*DIRECTIONS:*
Scan the records for lines with the word "XOffset", and copy every such line.

*** Opening DATA EXTRACT ***

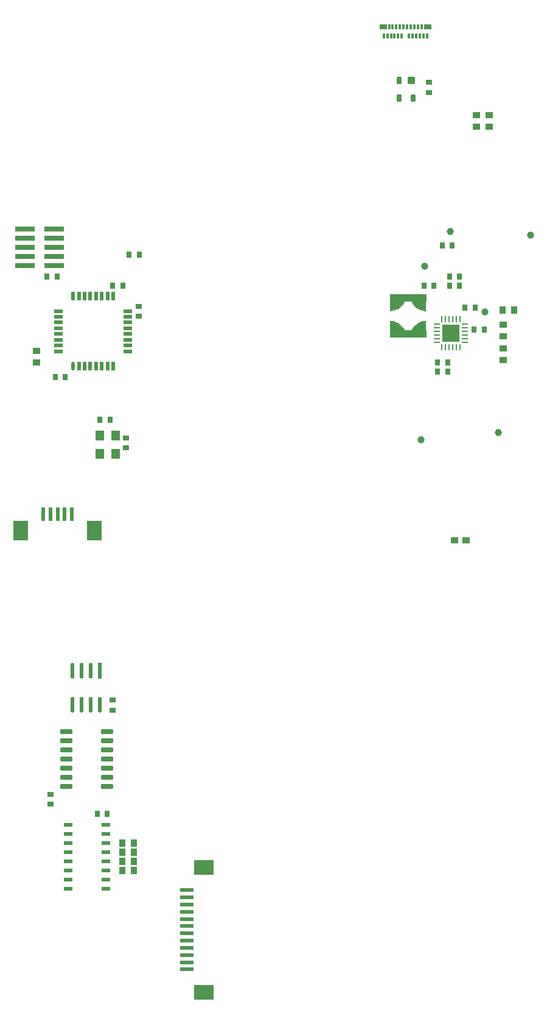
<source format=gtp>
G04*
G04 #@! TF.GenerationSoftware,Altium Limited,CircuitStudio,1.5.2 (30)*
G04*
G04 Layer_Color=7318015*
%FSLAX25Y25*%
%MOIN*%
G70*
G01*
G75*
%ADD12C,0.00394*%
%ADD14C,0.03937*%
%ADD15R,0.03937X0.02756*%
%ADD16R,0.01181X0.02756*%
%ADD17R,0.09646X0.09646*%
%ADD18O,0.03543X0.00984*%
%ADD19O,0.00984X0.03543*%
%ADD20R,0.20276X0.03937*%
%ADD21R,0.02756X0.03543*%
%ADD22R,0.03937X0.03543*%
%ADD23R,0.03543X0.03937*%
%ADD24R,0.03543X0.02756*%
%ADD25R,0.04724X0.05512*%
G04:AMPARAMS|DCode=26|XSize=21.65mil|YSize=49.21mil|CornerRadius=1.95mil|HoleSize=0mil|Usage=FLASHONLY|Rotation=90.000|XOffset=0mil|YOffset=0mil|HoleType=Round|Shape=RoundedRectangle|*
%AMROUNDEDRECTD26*
21,1,0.02165,0.04532,0,0,90.0*
21,1,0.01776,0.04921,0,0,90.0*
1,1,0.00390,0.02266,0.00888*
1,1,0.00390,0.02266,-0.00888*
1,1,0.00390,-0.02266,-0.00888*
1,1,0.00390,-0.02266,0.00888*
%
%ADD26ROUNDEDRECTD26*%
G04:AMPARAMS|DCode=27|XSize=25.59mil|YSize=64.96mil|CornerRadius=1.92mil|HoleSize=0mil|Usage=FLASHONLY|Rotation=270.000|XOffset=0mil|YOffset=0mil|HoleType=Round|Shape=RoundedRectangle|*
%AMROUNDEDRECTD27*
21,1,0.02559,0.06112,0,0,270.0*
21,1,0.02175,0.06496,0,0,270.0*
1,1,0.00384,-0.03056,-0.01088*
1,1,0.00384,-0.03056,0.01088*
1,1,0.00384,0.03056,0.01088*
1,1,0.00384,0.03056,-0.01088*
%
%ADD27ROUNDEDRECTD27*%
%ADD28O,0.01969X0.04724*%
%ADD29R,0.01969X0.04724*%
%ADD30R,0.04724X0.01969*%
%ADD31R,0.04134X0.03740*%
G04:AMPARAMS|DCode=32|XSize=39.37mil|YSize=39.37mil|CornerRadius=1.97mil|HoleSize=0mil|Usage=FLASHONLY|Rotation=0.000|XOffset=0mil|YOffset=0mil|HoleType=Round|Shape=RoundedRectangle|*
%AMROUNDEDRECTD32*
21,1,0.03937,0.03543,0,0,0.0*
21,1,0.03543,0.03937,0,0,0.0*
1,1,0.00394,0.01772,-0.01772*
1,1,0.00394,-0.01772,-0.01772*
1,1,0.00394,-0.01772,0.01772*
1,1,0.00394,0.01772,0.01772*
%
%ADD32ROUNDEDRECTD32*%
G04:AMPARAMS|DCode=33|XSize=23.62mil|YSize=39.37mil|CornerRadius=2.01mil|HoleSize=0mil|Usage=FLASHONLY|Rotation=0.000|XOffset=0mil|YOffset=0mil|HoleType=Round|Shape=RoundedRectangle|*
%AMROUNDEDRECTD33*
21,1,0.02362,0.03535,0,0,0.0*
21,1,0.01961,0.03937,0,0,0.0*
1,1,0.00402,0.00980,-0.01768*
1,1,0.00402,-0.00980,-0.01768*
1,1,0.00402,-0.00980,0.01768*
1,1,0.00402,0.00980,0.01768*
%
%ADD33ROUNDEDRECTD33*%
%ADD34R,0.02303X0.08559*%
G04:AMPARAMS|DCode=35|XSize=85.59mil|YSize=23.03mil|CornerRadius=11.51mil|HoleSize=0mil|Usage=FLASHONLY|Rotation=270.000|XOffset=0mil|YOffset=0mil|HoleType=Round|Shape=RoundedRectangle|*
%AMROUNDEDRECTD35*
21,1,0.08559,0.00000,0,0,270.0*
21,1,0.06257,0.02303,0,0,270.0*
1,1,0.02303,0.00000,-0.03128*
1,1,0.02303,0.00000,0.03128*
1,1,0.02303,0.00000,0.03128*
1,1,0.02303,0.00000,-0.03128*
%
%ADD35ROUNDEDRECTD35*%
%ADD36R,0.10984X0.02913*%
%ADD37R,0.02362X0.07480*%
%ADD38R,0.08268X0.11024*%
%ADD39R,0.11024X0.08268*%
%ADD40R,0.07480X0.02362*%
G36*
X240441Y431984D02*
X231604Y432405D01*
X232100Y434700D01*
X233100Y436700D01*
X235650Y439250D01*
X238400Y440500D01*
X240441Y440646D01*
Y431984D01*
D02*
G37*
G36*
X222600Y440500D02*
X225350Y439250D01*
X227900Y436700D01*
X228900Y434700D01*
X229396Y432405D01*
X220559Y431984D01*
Y440646D01*
X222600Y440500D01*
D02*
G37*
G36*
X240441Y446354D02*
X238400Y446500D01*
X235650Y447750D01*
X233100Y450300D01*
X232100Y452300D01*
X231604Y454595D01*
X240441Y455016D01*
Y446354D01*
D02*
G37*
G36*
X229396Y454595D02*
X228900Y452300D01*
X227900Y450300D01*
X225350Y447750D01*
X222600Y446500D01*
X220559Y446354D01*
Y455016D01*
X229396Y454595D01*
D02*
G37*
D12*
X231741Y433453D02*
X231604Y432405D01*
X240441Y440646D02*
X239423Y440587D01*
X238419Y440412D01*
X237442Y440123D01*
X236504Y439723D01*
X235618Y439218D01*
X234797Y438615D01*
X234050Y437921D01*
X233387Y437146D01*
X232818Y436300D01*
X232350Y435395D01*
X231990Y434441D01*
X231741Y433453D01*
X229396Y432405D02*
X229266Y433419D01*
X229020Y434411D01*
X228661Y435369D01*
X228195Y436278D01*
X227626Y437128D01*
X226964Y437907D01*
X226217Y438604D01*
X225394Y439210D01*
X224506Y439718D01*
X223566Y440120D01*
X222586Y440411D01*
X221580Y440587D01*
X220559Y440646D01*
Y446354D02*
X221580Y446413D01*
X222586Y446590D01*
X223566Y446880D01*
X224506Y447282D01*
X225394Y447790D01*
X226217Y448396D01*
X226964Y449093D01*
X227626Y449872D01*
X228195Y450722D01*
X228661Y451631D01*
X229020Y452589D01*
X229266Y453581D01*
X229396Y454595D01*
X231604D02*
X231734Y453581D01*
X231980Y452589D01*
X232339Y451631D01*
X232805Y450722D01*
X233374Y449872D01*
X234036Y449093D01*
X234784Y448396D01*
X235606Y447790D01*
X236494Y447282D01*
X237434Y446880D01*
X238414Y446590D01*
X239420Y446413D01*
X240441Y446354D01*
D14*
X237500Y375500D02*
D03*
X272500Y445500D02*
D03*
X239500Y470500D02*
D03*
X253500Y489500D02*
D03*
X297500Y487500D02*
D03*
X280000Y379500D02*
D03*
D15*
X216795Y601776D02*
D03*
X241205D02*
D03*
D16*
X237858D02*
D03*
X235890D02*
D03*
X233921D02*
D03*
X231953D02*
D03*
X229984D02*
D03*
X228016D02*
D03*
X226047D02*
D03*
X224079D02*
D03*
X222110D02*
D03*
X220142D02*
D03*
X217189Y596658D02*
D03*
X219158D02*
D03*
X221126D02*
D03*
X223095D02*
D03*
X225063D02*
D03*
X227031D02*
D03*
X230968D02*
D03*
X232937D02*
D03*
X234906D02*
D03*
X236874D02*
D03*
X238843D02*
D03*
X240811D02*
D03*
D17*
X254000Y434000D02*
D03*
D18*
X246323Y429079D02*
D03*
Y431047D02*
D03*
Y433016D02*
D03*
Y434984D02*
D03*
Y436953D02*
D03*
Y438921D02*
D03*
X261677D02*
D03*
Y436953D02*
D03*
Y434984D02*
D03*
Y433016D02*
D03*
Y431047D02*
D03*
Y429079D02*
D03*
D19*
X249079Y441677D02*
D03*
X251047D02*
D03*
X253016D02*
D03*
X254984D02*
D03*
X256953D02*
D03*
X258921D02*
D03*
Y426323D02*
D03*
X256953D02*
D03*
X254984D02*
D03*
X253016D02*
D03*
X251047D02*
D03*
X249079D02*
D03*
D20*
X230500Y433756D02*
D03*
Y453244D02*
D03*
D21*
X239244Y460000D02*
D03*
X244756D02*
D03*
X254756Y482000D02*
D03*
X249244D02*
D03*
X253244Y460000D02*
D03*
X258756D02*
D03*
X258756Y465000D02*
D03*
X253244D02*
D03*
X252256Y418000D02*
D03*
X246744D02*
D03*
X246744Y413000D02*
D03*
X252256D02*
D03*
X272256Y436000D02*
D03*
X266744D02*
D03*
X261744Y448000D02*
D03*
X267256D02*
D03*
X32744Y465000D02*
D03*
X38256D02*
D03*
X60244Y171000D02*
D03*
X65756D02*
D03*
X74256Y460000D02*
D03*
X68744D02*
D03*
X37244Y410000D02*
D03*
X42756D02*
D03*
X67256Y386500D02*
D03*
X61744D02*
D03*
X83256Y477000D02*
D03*
X77744D02*
D03*
D22*
X282500Y432272D02*
D03*
Y438571D02*
D03*
Y425571D02*
D03*
Y419272D02*
D03*
X27000Y424150D02*
D03*
Y417850D02*
D03*
X275000Y546850D02*
D03*
Y553150D02*
D03*
X268000Y546850D02*
D03*
Y553150D02*
D03*
D23*
X288650Y446500D02*
D03*
X282350D02*
D03*
X80150Y155000D02*
D03*
X73850D02*
D03*
X80150Y150000D02*
D03*
X73850D02*
D03*
X80150Y145000D02*
D03*
X73850D02*
D03*
X80150Y140000D02*
D03*
X73850D02*
D03*
D24*
X242000Y571256D02*
D03*
Y565744D02*
D03*
X34500Y176244D02*
D03*
Y181756D02*
D03*
X83000Y448756D02*
D03*
Y443244D02*
D03*
X76000Y376756D02*
D03*
Y371244D02*
D03*
X68500Y233256D02*
D03*
Y227744D02*
D03*
D25*
X70331Y368000D02*
D03*
Y378000D02*
D03*
X61669D02*
D03*
Y368000D02*
D03*
D26*
X64835Y130000D02*
D03*
Y135000D02*
D03*
Y140000D02*
D03*
Y145000D02*
D03*
Y150000D02*
D03*
Y155000D02*
D03*
Y160000D02*
D03*
Y165000D02*
D03*
X44165Y130000D02*
D03*
Y135000D02*
D03*
Y140000D02*
D03*
Y145000D02*
D03*
Y150000D02*
D03*
Y155000D02*
D03*
Y160000D02*
D03*
Y165000D02*
D03*
D27*
X43378Y216000D02*
D03*
Y211000D02*
D03*
Y206000D02*
D03*
Y201000D02*
D03*
Y196000D02*
D03*
Y191000D02*
D03*
Y186000D02*
D03*
X65622Y216000D02*
D03*
Y211000D02*
D03*
Y206000D02*
D03*
Y201000D02*
D03*
Y196000D02*
D03*
Y191000D02*
D03*
Y186000D02*
D03*
D28*
X47000Y416000D02*
D03*
D29*
X50150D02*
D03*
X53299D02*
D03*
X56449D02*
D03*
X59598D02*
D03*
X62748D02*
D03*
X65898D02*
D03*
X69047D02*
D03*
Y454189D02*
D03*
X65898D02*
D03*
X62748D02*
D03*
X59598D02*
D03*
X56449D02*
D03*
X53299D02*
D03*
X50150D02*
D03*
X47000D02*
D03*
D30*
X77118Y424071D02*
D03*
Y427220D02*
D03*
Y430370D02*
D03*
Y433520D02*
D03*
Y436669D02*
D03*
Y439819D02*
D03*
Y442969D02*
D03*
Y446118D02*
D03*
X38929D02*
D03*
Y442969D02*
D03*
Y439819D02*
D03*
Y436669D02*
D03*
Y433520D02*
D03*
Y430370D02*
D03*
Y427220D02*
D03*
Y424071D02*
D03*
D31*
X255850Y320500D02*
D03*
X262150D02*
D03*
D32*
X232453Y572224D02*
D03*
D33*
X225760D02*
D03*
Y562776D02*
D03*
X233240D02*
D03*
D34*
X61500Y249315D02*
D03*
D35*
X56500D02*
D03*
X51500D02*
D03*
X46500D02*
D03*
Y230685D02*
D03*
X51500D02*
D03*
X56500D02*
D03*
X61500D02*
D03*
D36*
X36512Y491086D02*
D03*
Y486086D02*
D03*
Y481086D02*
D03*
Y476086D02*
D03*
Y471086D02*
D03*
X20488D02*
D03*
Y476086D02*
D03*
Y481086D02*
D03*
Y486086D02*
D03*
Y491086D02*
D03*
D37*
X46374Y335126D02*
D03*
X42437D02*
D03*
X38500D02*
D03*
X34563D02*
D03*
X30626D02*
D03*
D38*
X58776Y325874D02*
D03*
X18224D02*
D03*
D39*
X118626Y141555D02*
D03*
Y73445D02*
D03*
D40*
X109374Y129154D02*
D03*
Y125216D02*
D03*
Y121280D02*
D03*
Y117342D02*
D03*
Y113406D02*
D03*
Y109468D02*
D03*
Y105532D02*
D03*
Y101594D02*
D03*
Y97658D02*
D03*
Y93721D02*
D03*
Y89784D02*
D03*
Y85847D02*
D03*
M02*

</source>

*** Closing DATA EXTRACT ***

*OUTPUT FOR THIS EXERCISE:*
G04:AMPARAMS|DCode=26|XSize=21.65mil|YSize=49.21mil|CornerRadius=1.95mil|HoleSize=0mil|Usage=FLASHONLY|Rotation=90.000|XOffset=0mil|YOffset=0mil|HoleType=Round|Shape=RoundedRectangle|*
G04:AMPARAMS|DCode=27|XSize=25.59mil|YSize=64.96mil|CornerRadius=1.92mil|HoleSize=0mil|Usage=FLASHONLY|Rotation=270.000|XOffset=0mil|YOffset=0mil|HoleType=Round|Shape=RoundedRectangle|*
G04:AMPARAMS|DCode=32|XSize=39.37mil|YSize=39.37mil|CornerRadius=1.97mil|HoleSize=0mil|Usage=FLASHONLY|Rotation=0.000|XOffset=0mil|YOffset=0mil|HoleType=Round|Shape=RoundedRectangle|*
G04:AMPARAMS|DCode=33|XSize=23.62mil|YSize=39.37mil|CornerRadius=2.01mil|HoleSize=0mil|Usage=FLASHONLY|Rotation=0.000|XOffset=0mil|YOffset=0mil|HoleType=Round|Shape=RoundedRectangle|*
G04:AMPARAMS|DCode=35|XSize=85.59mil|YSize=23.03mil|CornerRadius=11.51mil|HoleSize=0mil|Usage=FLASHONLY|Rotation=270.000|XOffset=0mil|YOffset=0mil|HoleType=Round|Shape=RoundedRectangle|*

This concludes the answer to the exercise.